Apart from staying on top of the latest trends, those questioned said healthy lifestyles and religious faith kept them young. They also emphasized that maintaining the brain was also very important in keeping them going.
Snelling said the telephone survey conducted in February provided an insight into the lives of a small but growing segment of the population.
"It gives us a snapshot and useful anecdotal information that will help us understand what it is that keeps Americans healthy, happy and independent in getting older," she said.
Of the 70 women and 30 men surveyed, 70 percent still live at home and, like the rest of their fellow US citizens, said they follow the newest fads like reality TV, videogames and iPods, all the while keeping up with current events.
Sixty eight percent said they rely on TV as their primary source of news while 40 percent said they still read newspapers. Only 10 percent use the radio for information.
US Census Bureau data showed that there are 80,000 centenarians in the US, but that number is projected to increase seven-fold to 580,000 by 2040 as the post-1945 baby boomer generation ages.
Of the centenarians surveyed, 72 percent have eaten at fast food restaurants, 31 percent have watched reality TV shows and 27 percent have watched MTV or music videos.
One out of four have bought CDs while 15 percent have played videogames; 6 percent have surfed the Internet and 4 percent have listened to music on iPods. Eleven percent said they have tried coffee at Starbucks.

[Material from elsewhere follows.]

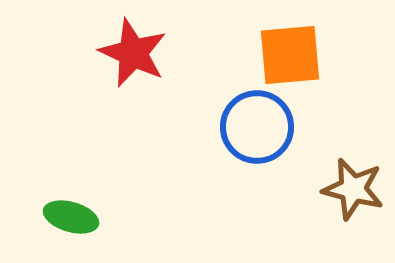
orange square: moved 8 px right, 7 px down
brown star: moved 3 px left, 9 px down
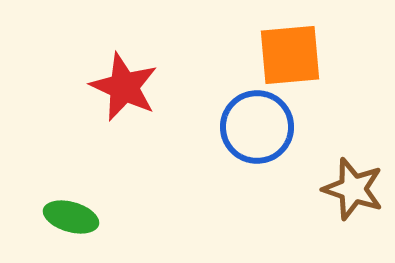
red star: moved 9 px left, 34 px down
brown star: rotated 4 degrees clockwise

Health-wise, 23 percent said they have smoked cigarettes and on average, those who quit did so 41 years ago.
More than three quarters said that their dietary habits have improved or stayed the same compared to 50 years ago.
On the political front, 34 percent believed Franklin Roosevelt was the best US president, followed by 15 percent who felt that way about Ronald Reagan and 9 percent John F. Kennedy.
Former president Bill Clinton, at 5 percent, fared slightly better than US President George W. Bush, who received 3 percent.
As far as music, jazz, gospel and classical music were top picks by those queried, although pop stars like Michael Jackson and the Dixie Chicks were also mentioned.
For 28 percent, the most beautiful day of their life was their wedding day, while the birth of a child or their 100th birthday tied for second place.